Gedurende den tijd dat Pastoor Peen te Vaassen de herderstaf droeg, had de wreede dood ook “De Cannenborch” bezocht en achtereenvolgens waren de kasteelheer Frederik Johan van Isendoorn à Blois en diens echtgenoote Anna Margaretha Josepha Renesse van Elderen overleden; hij op den leeftijd van bijna 72 jaren, 8 Juli 1771; zij ruim 72 jaren oud, 27 Juli 1775. Uit dit huwelijk waren 9 kinderen geworden, waarvan de oudste Reinier Carel “de Cannenborch” erfde en hiermede beleend werd in het jaar 1776. Hij was lid van l’Etat noble de Liège, onder de naam van Graaf van Blois, majoor der cavalerie in keizerlijk Oostenrijkschen dienst, kamerheer van den keizer, geattacheerd aan ’t Hof te Brussel tot 1794 enz. Hij stierf in het jaar 1802, doch reeds 19 jaren tevoren op den 16en Juni 1783 had hij de voorvaderlijke burcht getransporteerd op zijn jongeren broeder Jan Hendrik. Deze die te Vaassen geboren was 20 Jan. 1727, was eerst majoor in het regiment van zijn vader, werd later geadmitteerd in de ridderschap van het land van Luik, evenals zijn broeder onder den naam van graaf van Blois en huwde te Vaassen den 15en Sept. 1783 met Maria Anna Charlotta Josepha, baronnes von Venningen, dochter van Carel Philip Theodoor, baron von Venningen, president van het Hof in de Paltz en van Maria Anna von Hutten zu Stolzenberg.

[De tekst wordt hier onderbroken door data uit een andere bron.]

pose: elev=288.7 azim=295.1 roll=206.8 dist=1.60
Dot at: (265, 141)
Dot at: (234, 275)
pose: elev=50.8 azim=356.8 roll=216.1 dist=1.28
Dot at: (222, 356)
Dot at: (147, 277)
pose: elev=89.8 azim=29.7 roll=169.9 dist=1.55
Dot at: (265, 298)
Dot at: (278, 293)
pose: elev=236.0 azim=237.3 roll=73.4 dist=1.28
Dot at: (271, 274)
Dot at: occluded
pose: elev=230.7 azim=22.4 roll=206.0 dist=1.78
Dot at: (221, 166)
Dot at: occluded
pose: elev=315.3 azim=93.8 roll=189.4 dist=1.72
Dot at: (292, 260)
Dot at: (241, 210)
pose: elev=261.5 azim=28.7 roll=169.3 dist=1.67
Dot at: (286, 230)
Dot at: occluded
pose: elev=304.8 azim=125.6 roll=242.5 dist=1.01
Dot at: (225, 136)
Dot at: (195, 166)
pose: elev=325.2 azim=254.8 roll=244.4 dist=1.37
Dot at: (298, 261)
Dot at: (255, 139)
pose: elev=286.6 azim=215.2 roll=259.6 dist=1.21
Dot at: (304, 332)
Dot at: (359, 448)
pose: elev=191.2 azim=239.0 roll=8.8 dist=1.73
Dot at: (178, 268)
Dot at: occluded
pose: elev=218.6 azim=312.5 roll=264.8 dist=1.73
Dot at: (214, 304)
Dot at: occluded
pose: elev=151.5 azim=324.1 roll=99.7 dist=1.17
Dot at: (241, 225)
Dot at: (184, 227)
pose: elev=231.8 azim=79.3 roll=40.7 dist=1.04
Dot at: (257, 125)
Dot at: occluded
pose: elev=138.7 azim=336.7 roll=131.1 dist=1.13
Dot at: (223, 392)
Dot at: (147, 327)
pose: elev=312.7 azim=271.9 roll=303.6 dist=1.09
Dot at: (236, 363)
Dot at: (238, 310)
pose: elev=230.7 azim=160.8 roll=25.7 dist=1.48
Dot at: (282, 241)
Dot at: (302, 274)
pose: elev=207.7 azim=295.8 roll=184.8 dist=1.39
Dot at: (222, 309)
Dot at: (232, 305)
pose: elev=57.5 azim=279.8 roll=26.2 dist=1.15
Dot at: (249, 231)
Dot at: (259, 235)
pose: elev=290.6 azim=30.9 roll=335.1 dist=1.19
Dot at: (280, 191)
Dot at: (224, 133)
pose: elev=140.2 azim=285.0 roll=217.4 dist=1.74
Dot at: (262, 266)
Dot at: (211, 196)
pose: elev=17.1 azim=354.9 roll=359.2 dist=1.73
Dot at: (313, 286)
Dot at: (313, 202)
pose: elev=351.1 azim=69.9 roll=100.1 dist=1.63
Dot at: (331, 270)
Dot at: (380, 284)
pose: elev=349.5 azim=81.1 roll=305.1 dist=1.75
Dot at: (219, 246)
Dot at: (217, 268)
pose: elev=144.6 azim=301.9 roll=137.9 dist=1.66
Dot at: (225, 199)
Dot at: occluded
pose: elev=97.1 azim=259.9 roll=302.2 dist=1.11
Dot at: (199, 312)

In het jaar toen de nieuwe burchtvrouwe op “De Cannenborch” hare intrede deed, was zooals we weten Pastoor Peen naar Duistervoorde vertrokken en was als Pastoor op den Oosterhof gekomen Joannes Henricus Rentink, die op 23 Aug. 1784 aan de doopvont stond en de smet der erfzonde afwies bij een jongen van Isendoorn, maar die ook de laatste afstammeling zou zijn van zijn beroemd geslacht, namelijk: Frederik Carel Theodoor, baron von Isendoorn à Blois van de Cannenborch. In het doopboek komt deze inlijving bij de strijdende kerk als volgt voor:
“23 Augcustus 1784 Baptizatus est Perillustris ac Generosus Fredericus Carolus Theodorus filius Perillustris ac Generosi Domini Joannis Henrici D’Isendoorn à Blois Domini de Cannenburg et Perillustris et Generosae Dominae Matris Carolina de Venningen.”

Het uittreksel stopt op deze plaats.